--- WHAT NEEDS TO BE DONE ---
Update the data below by changing every "table_header" to "column_header" and keeping all other text the same, and leave the pictures out of your answer.

--- DATA SECTION ---
++++++++++++++++++++

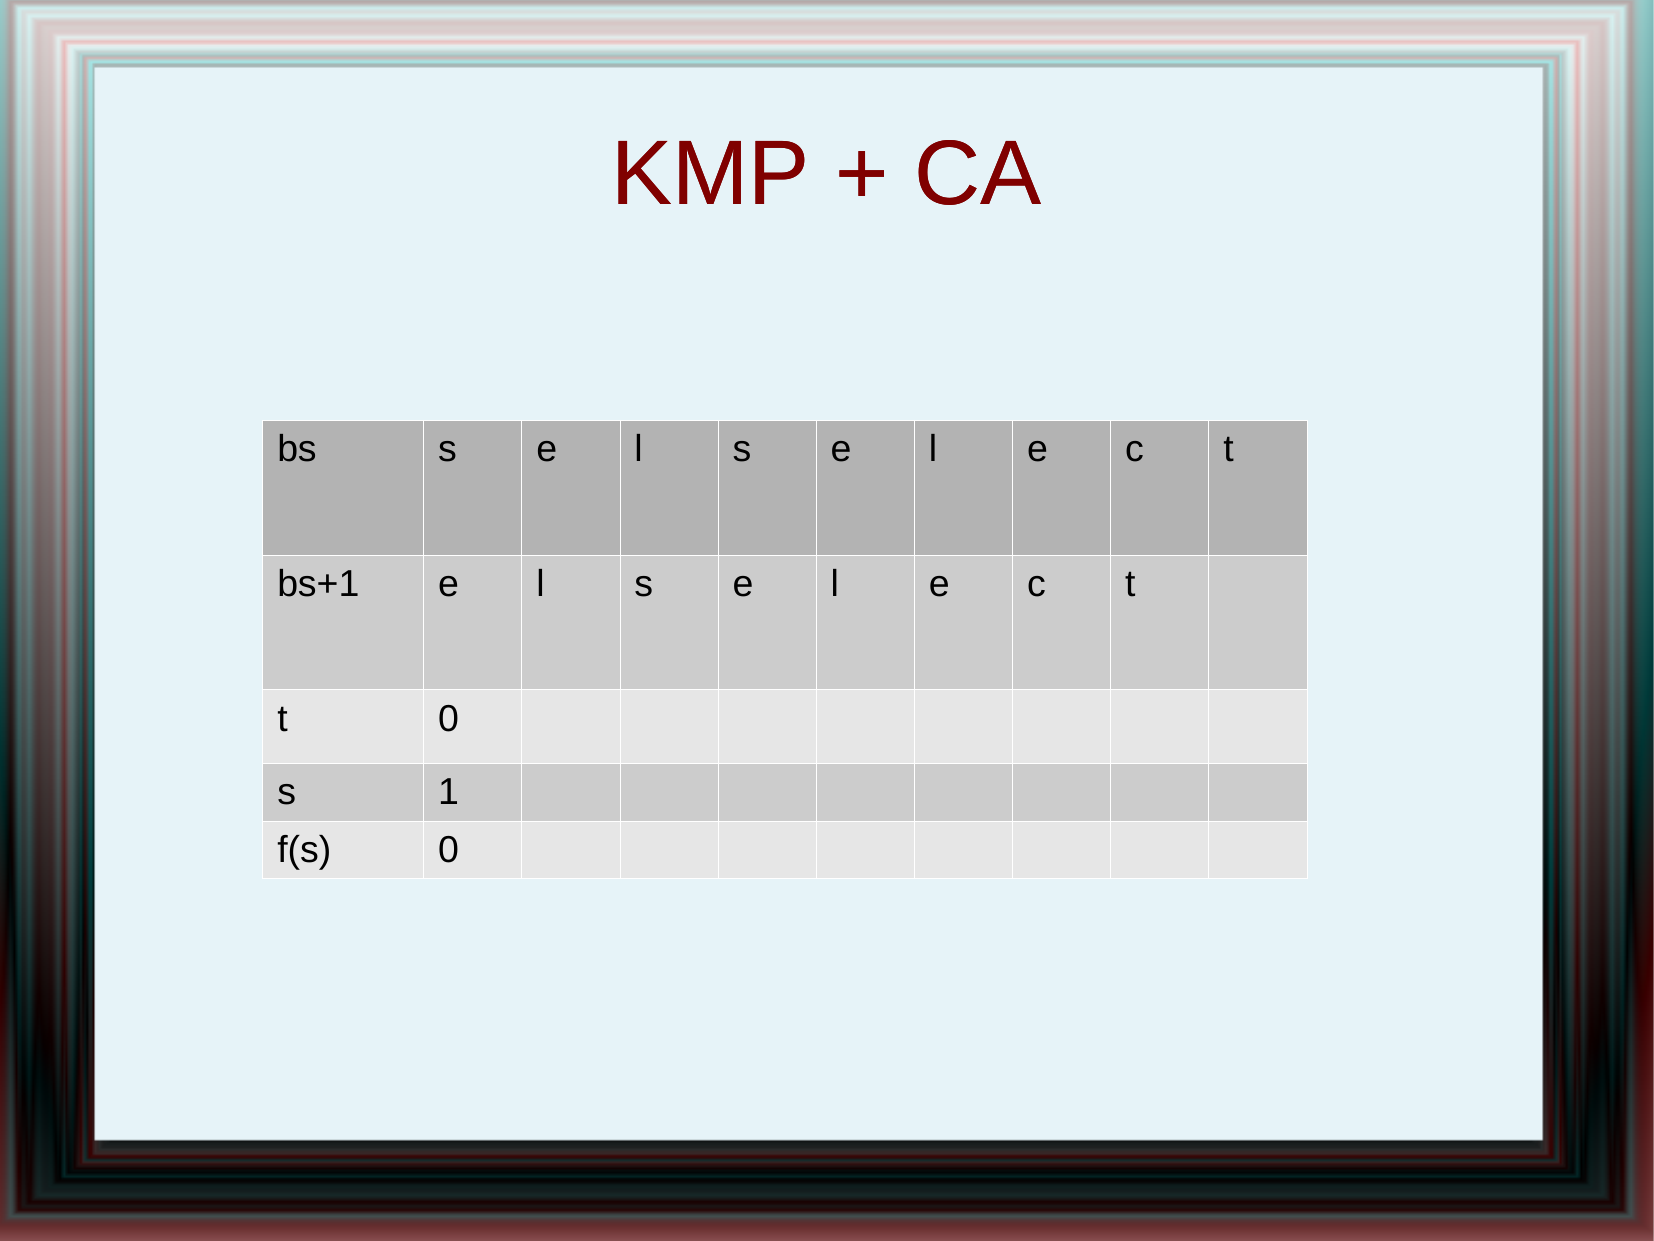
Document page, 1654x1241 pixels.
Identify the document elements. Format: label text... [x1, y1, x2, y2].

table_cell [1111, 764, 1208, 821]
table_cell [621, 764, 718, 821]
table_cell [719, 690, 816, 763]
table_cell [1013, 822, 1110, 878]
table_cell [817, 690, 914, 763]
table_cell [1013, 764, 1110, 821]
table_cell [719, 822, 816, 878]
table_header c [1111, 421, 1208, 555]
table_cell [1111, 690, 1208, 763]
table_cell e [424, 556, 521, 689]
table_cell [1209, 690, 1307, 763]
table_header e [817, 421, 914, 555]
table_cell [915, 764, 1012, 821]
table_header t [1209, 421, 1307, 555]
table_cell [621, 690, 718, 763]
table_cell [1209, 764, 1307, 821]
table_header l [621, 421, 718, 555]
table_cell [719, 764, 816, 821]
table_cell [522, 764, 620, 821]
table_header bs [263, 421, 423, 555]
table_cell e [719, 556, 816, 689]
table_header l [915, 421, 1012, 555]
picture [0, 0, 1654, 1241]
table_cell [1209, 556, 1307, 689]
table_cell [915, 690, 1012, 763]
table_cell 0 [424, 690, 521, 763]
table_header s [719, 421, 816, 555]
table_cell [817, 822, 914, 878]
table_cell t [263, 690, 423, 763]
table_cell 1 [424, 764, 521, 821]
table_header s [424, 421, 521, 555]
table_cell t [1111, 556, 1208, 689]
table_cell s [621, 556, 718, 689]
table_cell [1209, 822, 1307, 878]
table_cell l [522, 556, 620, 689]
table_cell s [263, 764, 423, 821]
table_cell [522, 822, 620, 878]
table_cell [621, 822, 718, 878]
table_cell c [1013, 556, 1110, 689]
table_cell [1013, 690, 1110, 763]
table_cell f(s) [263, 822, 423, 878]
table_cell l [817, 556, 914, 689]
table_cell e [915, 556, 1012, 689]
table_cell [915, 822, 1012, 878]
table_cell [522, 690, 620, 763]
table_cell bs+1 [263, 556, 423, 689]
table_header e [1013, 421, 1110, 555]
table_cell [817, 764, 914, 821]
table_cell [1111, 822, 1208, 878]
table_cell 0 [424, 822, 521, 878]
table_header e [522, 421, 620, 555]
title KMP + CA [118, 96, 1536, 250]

++++++++++++++++++++

--- CORRECT RESULT ---
Document page, 1654x1241 pixels.
Identify the document elements. Format: label text... [x1, y1, x2, y2].

table_cell [1111, 764, 1208, 821]
table_cell [621, 764, 718, 821]
table_cell [719, 690, 816, 763]
table_cell [1013, 822, 1110, 878]
table_cell [817, 690, 914, 763]
table_cell [1013, 764, 1110, 821]
table_cell [719, 822, 816, 878]
column_header c [1111, 421, 1208, 555]
table_cell [1111, 690, 1208, 763]
table_cell e [424, 556, 521, 689]
table_cell [1209, 690, 1307, 763]
column_header e [817, 421, 914, 555]
table_cell [915, 764, 1012, 821]
column_header t [1209, 421, 1307, 555]
table_cell [621, 690, 718, 763]
table_cell [1209, 764, 1307, 821]
column_header l [621, 421, 718, 555]
table_cell [719, 764, 816, 821]
table_cell [522, 764, 620, 821]
column_header bs [263, 421, 423, 555]
table_cell e [719, 556, 816, 689]
column_header l [915, 421, 1012, 555]
picture [0, 0, 1654, 1241]
table_cell [1209, 556, 1307, 689]
table_cell [915, 690, 1012, 763]
table_cell 0 [424, 690, 521, 763]
column_header s [719, 421, 816, 555]
table_cell [817, 822, 914, 878]
table_cell t [263, 690, 423, 763]
table_cell 1 [424, 764, 521, 821]
column_header s [424, 421, 521, 555]
table_cell t [1111, 556, 1208, 689]
table_cell s [621, 556, 718, 689]
table_cell [1209, 822, 1307, 878]
table_cell l [522, 556, 620, 689]
table_cell s [263, 764, 423, 821]
table_cell [522, 822, 620, 878]
table_cell [621, 822, 718, 878]
table_cell c [1013, 556, 1110, 689]
table_cell [1013, 690, 1110, 763]
table_cell f(s) [263, 822, 423, 878]
table_cell l [817, 556, 914, 689]
table_cell e [915, 556, 1012, 689]
table_cell [915, 822, 1012, 878]
table_cell [522, 690, 620, 763]
table_cell bs+1 [263, 556, 423, 689]
column_header e [1013, 421, 1110, 555]
table_cell [817, 764, 914, 821]
table_cell [1111, 822, 1208, 878]
table_cell 0 [424, 822, 521, 878]
column_header e [522, 421, 620, 555]
title KMP + CA [118, 96, 1536, 250]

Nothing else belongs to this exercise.